Goodman displays remarkable knowledge of the inner workings of the modern biomedical enterprise, especially how the drive for big money and the thirst for prestige clash with the classical style of muted, deliberate, and often disappointing research far from the glare of the public eye. Each character embodies a distinct player in the corps that makes up this real-world enterprise. Sandy Glass is the brash big-picture clinician, not a real scientist, but pretending to be one. His skill is as the front man, the doctor who conjures the dream and communicates the message. Sandy’s wife, Ann, a refined WASP, tries to keep him grounded and in touch with reality; she insists on including a menorah at the family Christmas party. Marion Mendelssohn is the self-critical researcher, a throw-back to an earlier era, struggling not to be seduced by Sandy’s hype and her own growing hopes. Her husband, Jacob, was a child prodigy who realized that, despite all his brilliance, he lacked creativity and so has devoted his life to his wife’s career. The postdoctoral fellows in the Glass-Mendelssohn laboratory also fit familiar phenotypes: Feng, from Beijing, works with quiet efficiency and is inscrutable, because he says the opposite of what he thinks; Robin, Cliff’s co-researcher and girlfriend, is sexy and ambitious, and her envy and resentment of Cliff make her into a whistle-blower used by academic enemies against the Philpot team. Jacob’s well-intentioned machinations also backfire, working to undermine Marion.

At each turn in the story, Goodman has her doctors and scientists wrestle with how deeply they want to dig to find the truth. And, in what may come as a surprise to a lay reader, she shows how hard it can be to ultimately discern truth in science. Experiments, when repeated, may not yield the same results, because scores of maddening technical details involved in each attempt can keep the researcher in limbo. All the while, the powerful cultural forces of fame, money, and envy work to press Glass and Mendelssohn for a definitive answer—or not. When the doubts about Cliff’s data explode into a national scandal, Glass is forced to testify in front of Congress, and his inquisition in Washington mirrors that of David Baltimore—except that Sandy does not invoke science to counter the politicians but rather employs a clever cultural ruse.
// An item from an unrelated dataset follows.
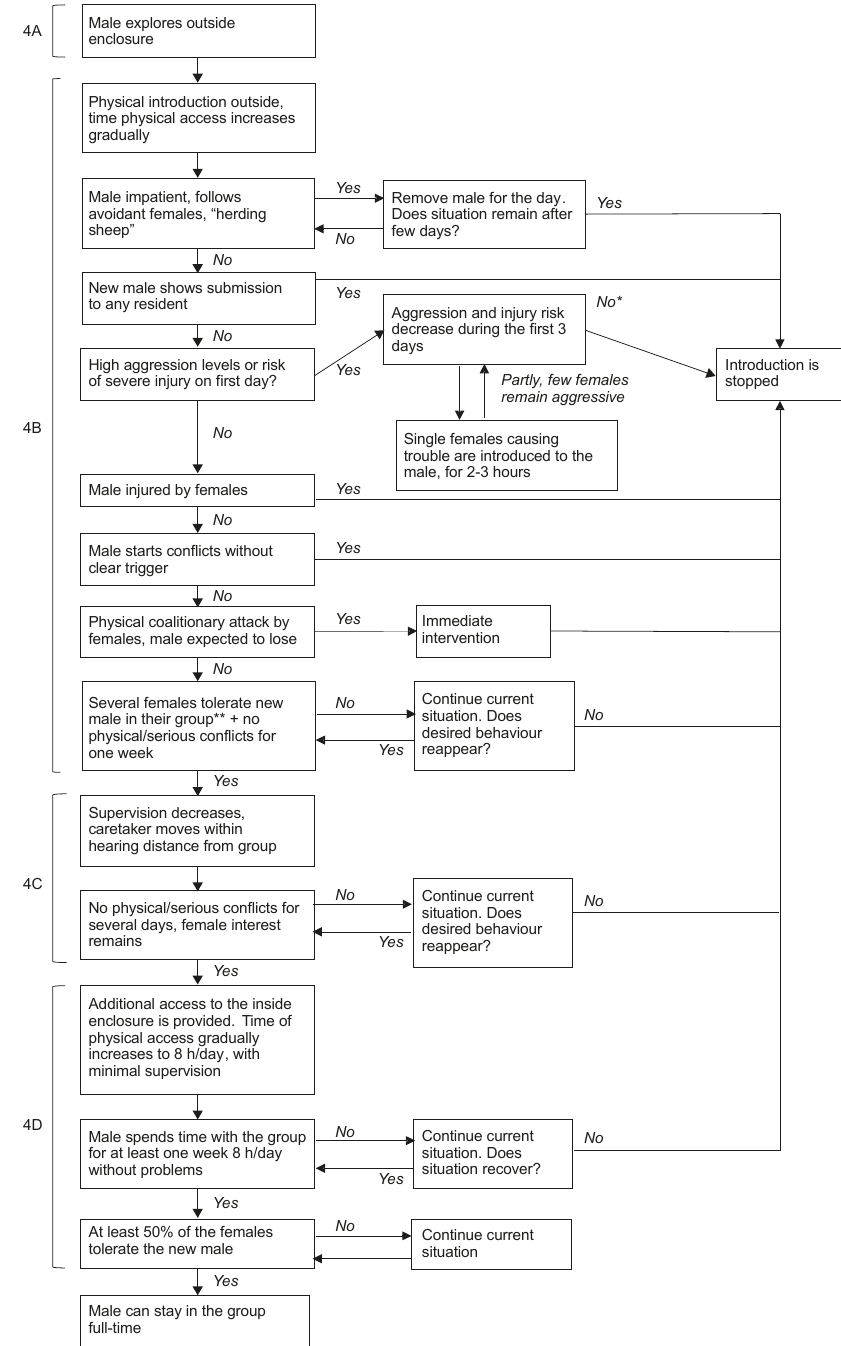
Figure 5. Step 4: The stepwise physical introduction of a new male into a breeding group, concerning the male exploring the outside enclosure (4A), the first days of physical interactions outside (4B), decreasing direct supervision (4C), and providing additional access to the inside enclosure (4D). * When the introduction cannot continue in the group because of one or a few highly aggressive females who have a history of extreme hostility towards new males, an alternative strategy could be to remove the aggressive female(s) and continue the introduction. ** for definition see [52].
Each of Goodman’s characters could be cartoonish, except that such individuals in fact do heavily populate the Boston-Cambridge biomedical axis. She so deftly captures them—their talents, incentives, foibles, and language—that I found myself linking the fictional names to real-life faculty and fellows at local universities and hospitals. This authenticity is the greatest strength of Intuition. Rarely has a novel so deeply probed the thoughts and actions of physicians and scientists as they strive to succeed. It lifts the veil off this world and exposes its promise and peril. Whether Cliff made an honest technical error out of excess enthusiasm, or cheated like Hwang, or really had genuine but hard-to-replicate data—like that from Baltimore’s lab—is kept in suspension for nearly the entire book. Goodman is doing more than creating a mystery; she is raising a question of epistemology.

Goodman adopts the traditional conceit of the omniscient narrator, knowing the mind and heart of each protagonist, but by refraining from exposing Cliff Bannaker as a charlatan or lauding him as a hero until the very end, she prompts us to reflect on the broader issue of truth in today’s culture. Medical science becomes a window into the world of politics, business, and personal relationships, and we begin to question whether the truth always sets us free. Goodman concludes that it does, but in unexpected ways.